Entries from a dataset

* BEGIN *

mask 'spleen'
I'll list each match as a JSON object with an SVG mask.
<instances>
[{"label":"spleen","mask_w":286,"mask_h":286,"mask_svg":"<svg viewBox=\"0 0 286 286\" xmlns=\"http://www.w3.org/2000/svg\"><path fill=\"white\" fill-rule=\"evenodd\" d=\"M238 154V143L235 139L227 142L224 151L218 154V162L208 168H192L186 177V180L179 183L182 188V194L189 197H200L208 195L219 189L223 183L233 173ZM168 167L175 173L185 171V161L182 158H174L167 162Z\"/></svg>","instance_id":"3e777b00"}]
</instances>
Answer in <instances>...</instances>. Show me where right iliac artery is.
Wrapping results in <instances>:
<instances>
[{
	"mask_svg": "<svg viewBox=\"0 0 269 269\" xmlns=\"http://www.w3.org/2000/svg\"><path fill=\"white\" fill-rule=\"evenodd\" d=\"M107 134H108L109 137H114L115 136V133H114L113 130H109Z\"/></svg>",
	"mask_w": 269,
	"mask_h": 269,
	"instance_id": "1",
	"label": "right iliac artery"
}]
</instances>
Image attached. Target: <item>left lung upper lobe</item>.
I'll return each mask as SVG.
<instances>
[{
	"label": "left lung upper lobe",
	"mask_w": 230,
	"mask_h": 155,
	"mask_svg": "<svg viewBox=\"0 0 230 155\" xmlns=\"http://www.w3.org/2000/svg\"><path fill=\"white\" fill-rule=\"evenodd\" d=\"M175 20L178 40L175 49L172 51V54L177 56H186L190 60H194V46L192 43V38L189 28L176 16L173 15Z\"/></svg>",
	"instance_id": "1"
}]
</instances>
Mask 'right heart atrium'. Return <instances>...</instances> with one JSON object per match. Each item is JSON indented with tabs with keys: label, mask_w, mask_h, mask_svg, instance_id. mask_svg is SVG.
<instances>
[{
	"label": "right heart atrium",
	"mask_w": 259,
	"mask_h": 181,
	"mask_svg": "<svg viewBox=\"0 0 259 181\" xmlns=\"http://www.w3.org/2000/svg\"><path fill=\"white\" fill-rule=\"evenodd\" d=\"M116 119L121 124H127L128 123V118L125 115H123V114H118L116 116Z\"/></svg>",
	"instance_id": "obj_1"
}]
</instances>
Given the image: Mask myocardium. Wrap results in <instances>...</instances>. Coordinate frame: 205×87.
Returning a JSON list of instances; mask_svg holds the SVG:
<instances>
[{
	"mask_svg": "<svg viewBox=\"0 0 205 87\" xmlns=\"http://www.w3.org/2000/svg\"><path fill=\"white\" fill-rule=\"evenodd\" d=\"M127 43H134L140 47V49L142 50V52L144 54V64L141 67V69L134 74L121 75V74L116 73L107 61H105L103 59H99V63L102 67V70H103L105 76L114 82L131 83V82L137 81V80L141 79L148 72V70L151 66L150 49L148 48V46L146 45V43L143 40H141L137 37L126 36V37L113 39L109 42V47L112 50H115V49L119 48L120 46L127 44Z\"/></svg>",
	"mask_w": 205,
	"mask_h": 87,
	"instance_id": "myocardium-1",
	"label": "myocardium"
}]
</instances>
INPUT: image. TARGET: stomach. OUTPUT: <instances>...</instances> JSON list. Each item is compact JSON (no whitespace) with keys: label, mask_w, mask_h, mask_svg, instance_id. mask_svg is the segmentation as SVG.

* END *

§ Problem details: State how many lines of the records contain the string "upper". Reply with the number only.

§ The response: 2